Dernière mise à jour : 28 nov. 2021

En réformant à tout-va, en disloquant l’institution et les équipes, en individualisant les pratiques, les parcours professionnels et les carrières, le duo Macron-Blanquer abime profondément une École déjà malade. Une marche supplémentaire est aujourd’hui franchie avec l’expérimentation marseillaise sur la direction d’école annoncée par Emmanuel Macron lors de sa visite dans la cité phocéenne (sans aucun chiffrage) et la proposition de loi Rilhac.

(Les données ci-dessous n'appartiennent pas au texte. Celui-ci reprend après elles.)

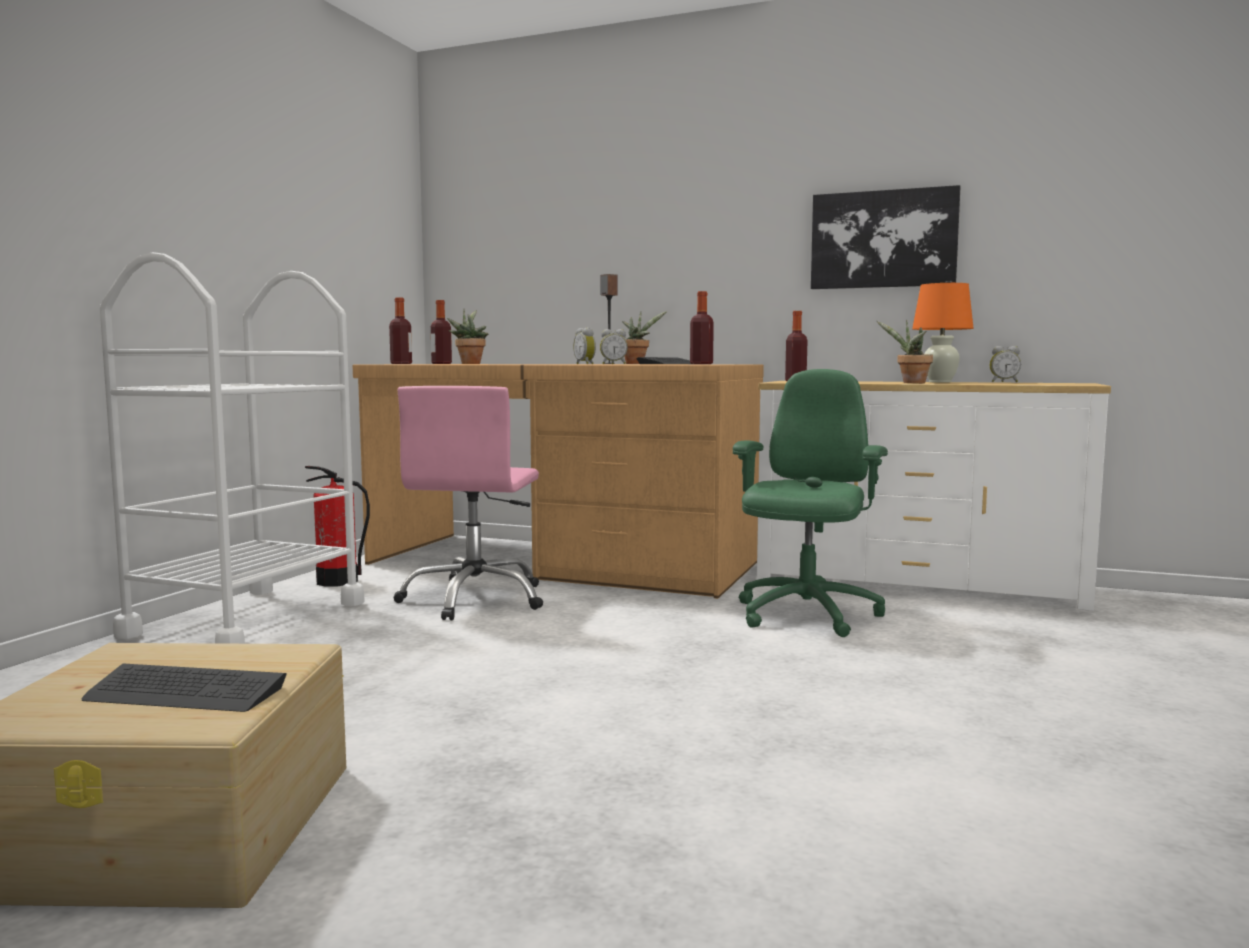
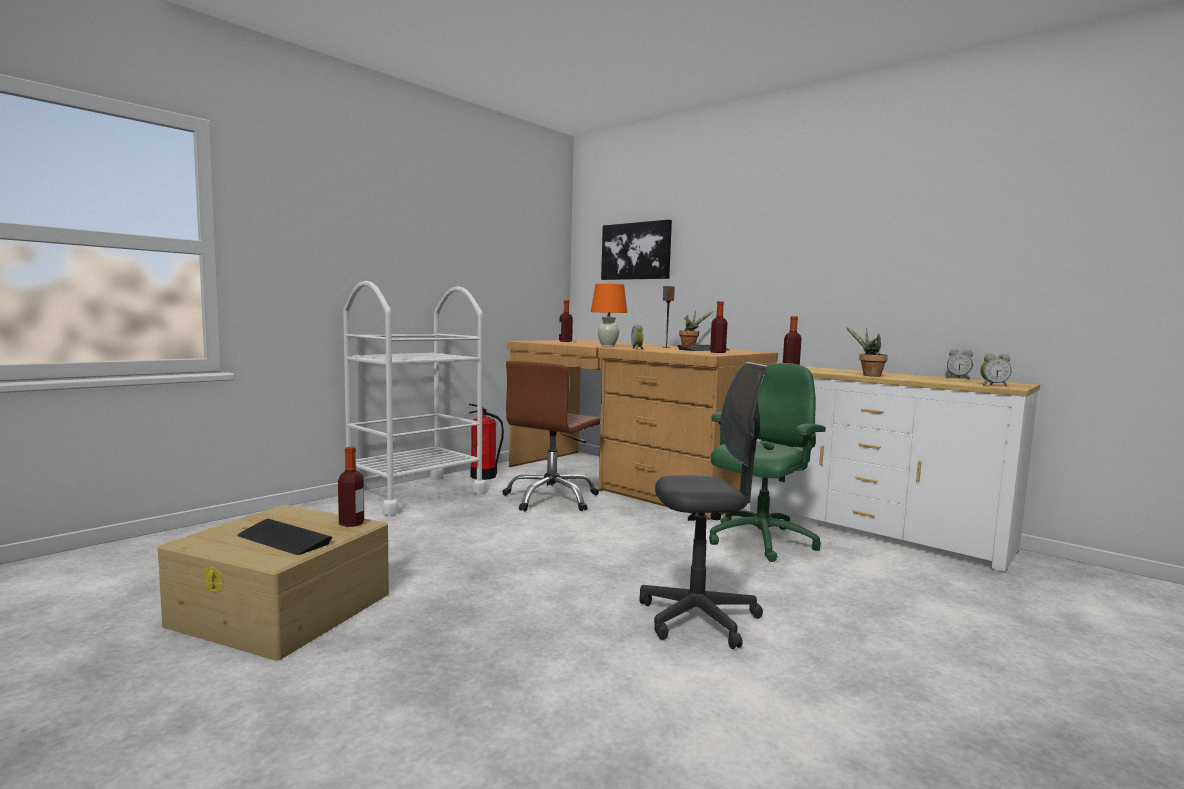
camera: 20 degrees right, 0 degrees up
bottle [389,297,412,364] -> bottle moved to [338,447,364,527]
pink office chair [393,386,543,620] -> brown office chair [502,361,600,512]
potted plant [447,309,489,364] -> none
alarm clock [600,329,628,364] -> alarm clock moved to [980,353,1012,387]
picture [811,185,960,289] -> picture moved to [601,220,672,280]
orange table lamp [912,283,974,383] -> orange table lamp moved to [591,284,627,347]
none -> grey office chair [639,362,768,649]

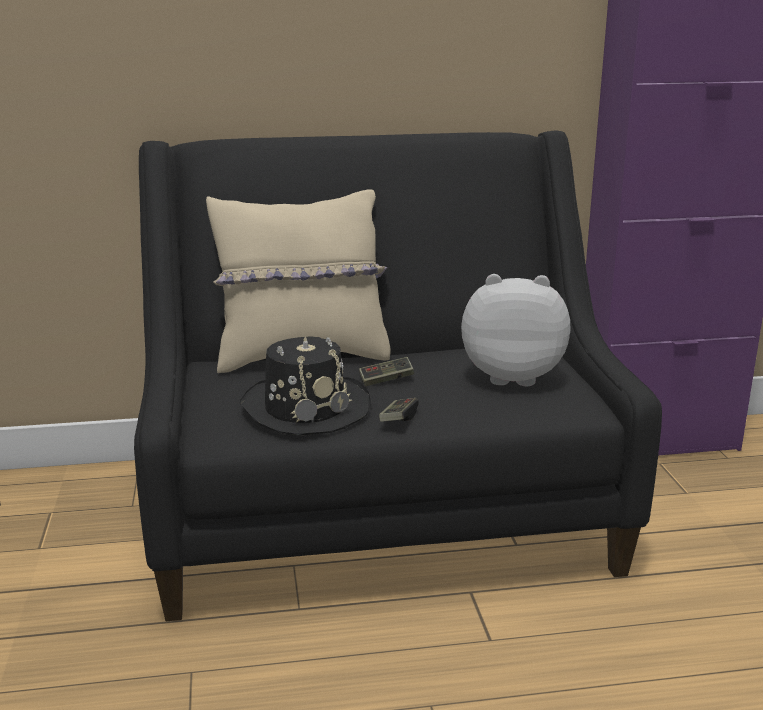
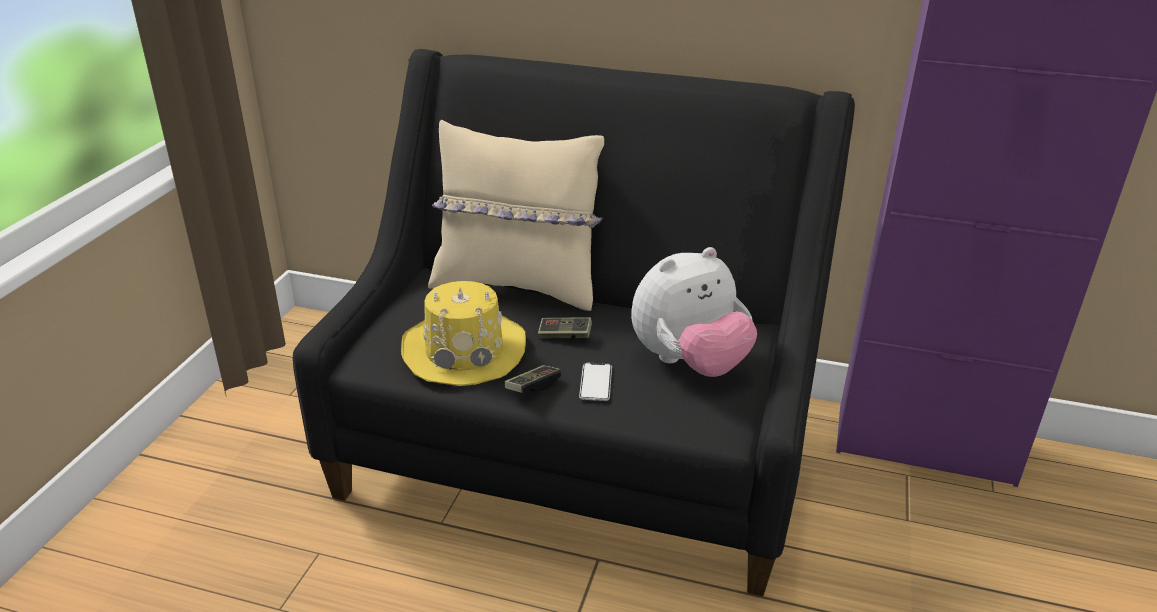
camera: 25 degrees right, 10 degrees up
black hat [240,336,371,435] -> yellow hat [401,281,526,386]
plush toy [461,274,570,386] -> plush toy turned 120 degrees clockwise [631,247,757,377]
none -> phone [579,363,612,401]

Ces dernières attaques doivent se lire sous le prisme des directeur·trices d’école qui réclament depuis des années des moyens, du temps, des aides et de la considération pour travailler collectivement avec les équipes dans des conditions acceptables mais qui se retrouveront submergé∙es de nouvelles missions (dont l’encadrement ou l’évaluation) et sous pression hiérarchique permanente. Elles se lisent aussi sous le prisme de tous les autres personnels des écoles qui seront placés sous la coupe directe de «collègues» devenu·es leurs supérieur·es. C’est une complète modification du cadre et de l’outil de travail, du rapport au collectif, du respect de la liberté pédagogique et de son application.

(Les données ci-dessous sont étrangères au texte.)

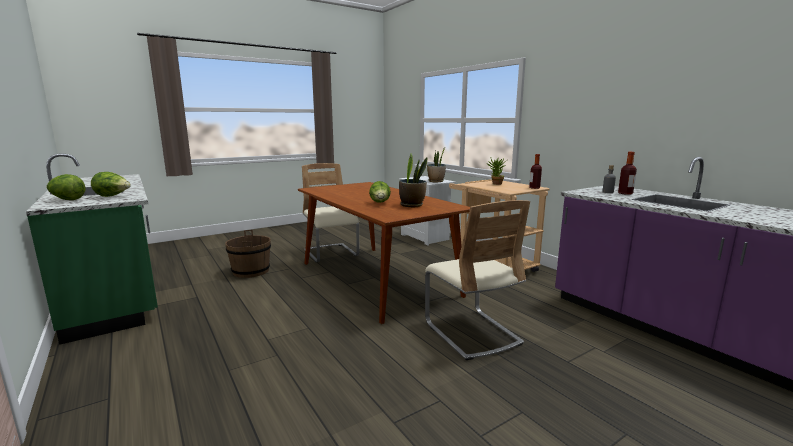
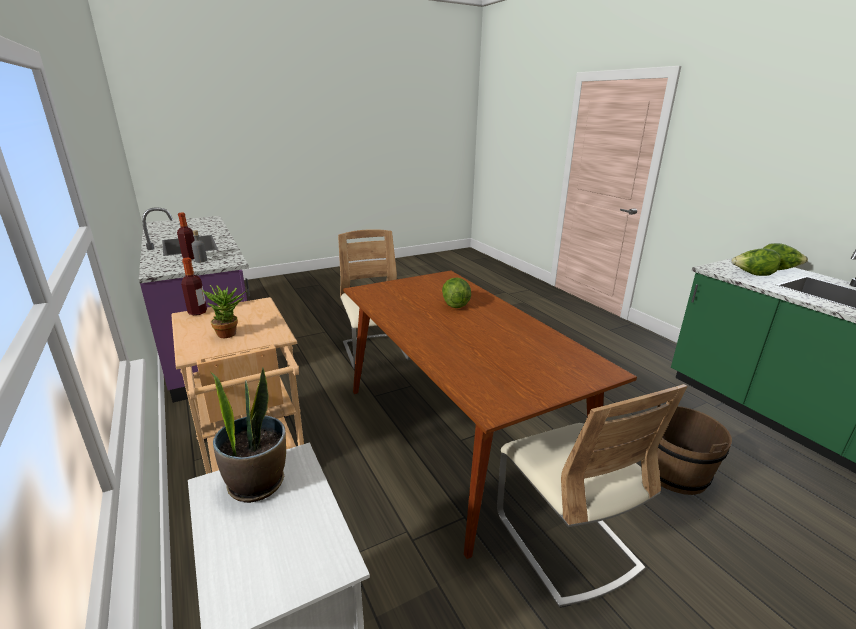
camera: 175 degrees left, 10 degrees up
potted plant [399,153,427,207] -> none

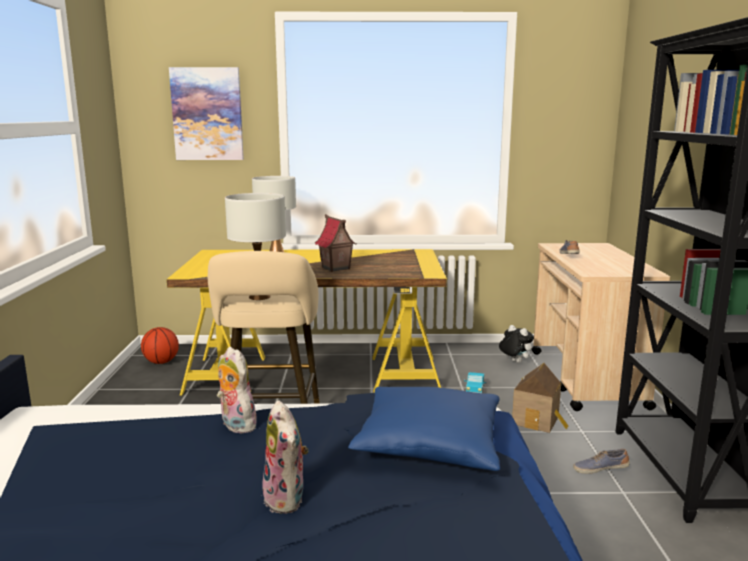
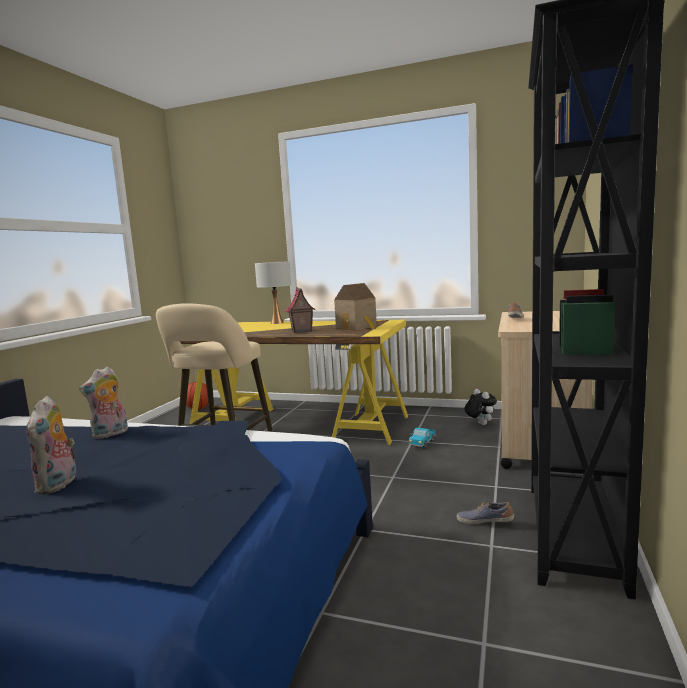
camera: 20 degrees right, 5 degrees down
picture [169,67,244,160] -> none
plush toy [217,347,257,434] -> plush toy turned 120 degrees counterclockwise [79,367,128,439]
white table lamp [225,193,286,300] -> none
blue pillow [348,387,500,471] -> none
toy house [512,363,568,433] -> toy house moved to [334,283,377,330]

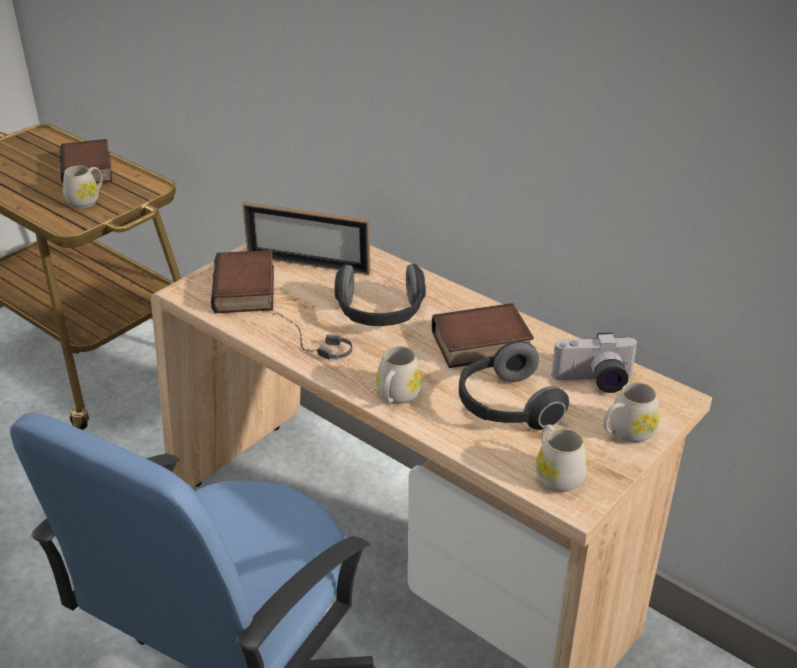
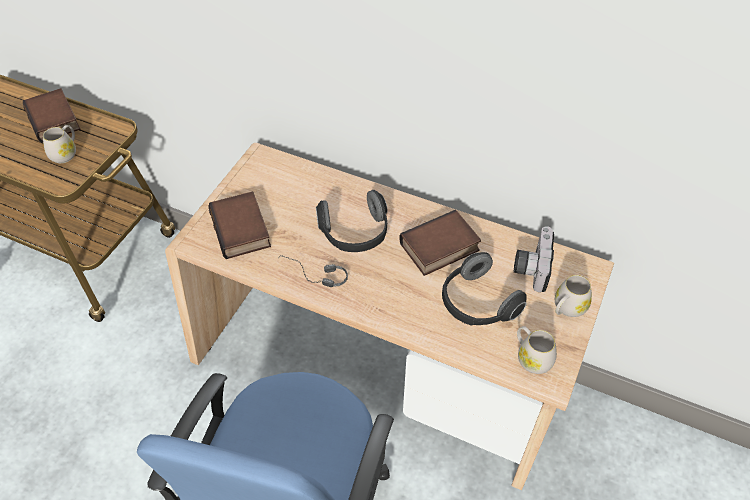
camera: 15 degrees left, 15 degrees up
picture frame [243,202,370,275] -> none
white mug [376,346,422,404] -> none
camera [552,332,639,393] -> camera turned 120 degrees clockwise [514,226,554,292]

Il y a une volonté gouvernementale conscientisée, assumée et constante d’exploser profondément toute l’institution en instaurant au plus près un contrôle des enseignant·es du premier degré. Il y a cette idée persistante que les actuels résultats des élèves sont le fruit du «mauvais» travail des personnels, de leur absence de motivation ou d’implication, mais surtout de leurs compétences pédagogiques ou disciplinaires supposées limitées. Il y aurait donc urgence à «reformater» des enseignant·es coupables de s’être perdu·es dans un pédagogisme néfaste aux apprentissages. Il faudrait donc imposer des outils de travail jugés performants et efficients pour les élèves, des pédagogies officielles dont l’application doit être surveillée par une chaine hiérarchique. Le tout devant être évalué régulièrement, qu’il s’agisse des élèves ou

des personnels…





Face à ce constat, la CGT Éduc’action doit porter son projet d’École qui s’oppose en tous points à cette machine à broyer les personnels et à les isoler. Portons la notion de collectif (mais aussi sa pratique) face à la dérive managériale. L’École n’a pas besoin de chef·fes mais d’un travail en équipe institutionnalisé avec un fonctionnement coopératif, une animation collégiale d’équipes étoffées et complètes et des décisions souveraines du conseil des maître·sses. Nos collègues doivent à nouveau pouvoir respirer et travailler sans les contraintes liberticides que l’on veut nous imposer. C’est pour cela que l’on doit s’opposer à la loi Rilhac et aux expériences Macron.